For high level languages there's lots of clues about what the programmer intended contained in the structure loops, how variable names were chosen, defines/enums, etc; and it's easy to write maintainable code without comments.
For assembly language there's no well chosen variable names and no variable types (e.g. ax
doesn't tell the reader if it's a pointer to a string or a giraffe's height or ...), instructions often don't show the intent (e.g. lea
might be used to multiply by a constant and might not be used to load an effective address), control flow is far more flexible (e.g. something like a do(condition1) { } while(condition2)
is perfectly fine) and goto
(both jmp
and conditional branches like jc
) are used a lot.
For this reason, well written/maintainable assembly language uses lots of comments. More specifically, you'd use comments on the right hand side to describe your intentions. This allows you to check if the intentions are correct by reading comments, and then check if the intention is implemented correctly by comparing the instruction on each line with it's comment. It makes it much easier to avoid bugs, and much easier to find bugs.
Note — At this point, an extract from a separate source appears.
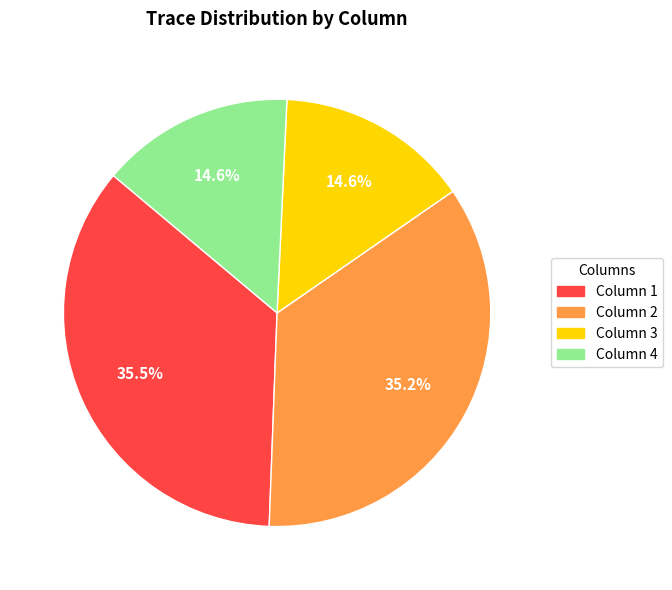

To the nearest percent, what percentage of the pie is Column 3?

15%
Here's the first half of your code with comments:
;Memory Layout
;
; 0x009C:0x1000 = 0x000019C0 = stack top
; 0x07C0:0x0000 = 0x00007C00 = load address
; 0x0000:0x7E00 = 0x00007E00 = kernel address
%define STACK_SEGMENT 0x009C
%define STACK_TOP_OFFSET 0x1000
%define LOAD_SEGMENT 0x07C0
%define KERNEL_SEGMENT 0x0000
%define KERNEL_OFFSET 0x7E00
;_______________________________________________
;Entry point
;
;Input
; dl = BIOS boot device number
mov ax, STACK_SEGMENT
mov ss, ax
mov sp, STACK_TOP_OFFSET
mov ax, LOAD_SEGMENT
mov ds, ax
mov es, ax
;Reset disk system
;
;Note: This should be completely unnecessary. We know the BIOS
; disk services are working correctly and don't need
; to be reset because the BIOS just used it successfully
; to load this code into memory.
xor ah, ah ;ah = BIOS "reset disk system" function number
int 13h ;Call BIOS disk services
clc ;Unnecessary
;Display welcome message
mov si, msg2
call print
;Load kernel from disk
; dl = BIOS boot device number
mov ah, 02h ;ah = BIOS "read sectors" function number
xor ax, ax ;ax = KERNEL_SEGMENT
mov es, ax
mov bx, KERNEL_OFFSET ;es:bx = address to load kernel
mov al, 1h ;al = number of sectors to read
mov ch, 0 ;ch = cylinder number for first sector
mov cl, 2h ;cl = sector number for first sector
mov dh, 0 ;dh = head number for first sector
int 13h ;Call BIOS disk services
jc error ;Handle error if there was one
;Pass control to "kernel"
jmp KERNEL_SEGMENT:KERNEL_OFFSET
Here's the part that makes your bug obvious:
;ah = BIOS "read sectors" function number
;ax = KERNEL_SEGMENT
Essentially, if you commented your code properly, you would've noticed that loading KERNEL_SEGMENT
into ax
overwrites the BIOS function number (which was in the highest 8 bits of ax
). This causes this piece of code to call the BIOS "reset disk system" function and not load anything from disk at all. When it jumps to where the kernel should've been loaded (but wasn't) later, that memory is probably still full of zeros because it hasn't been used, but memory full of zeros are decoded as add
instructions by the CPU, so the CPU happily executes the add
instructions for ages.
Note: There is another (unrelated) bug - your code to print strings uses lodsb
which depends on the direction flag; but you don't do a cld
instruction to set the direction flag, so depending on the (undefined) state the BIOS left this flag in, it could print garbage instead.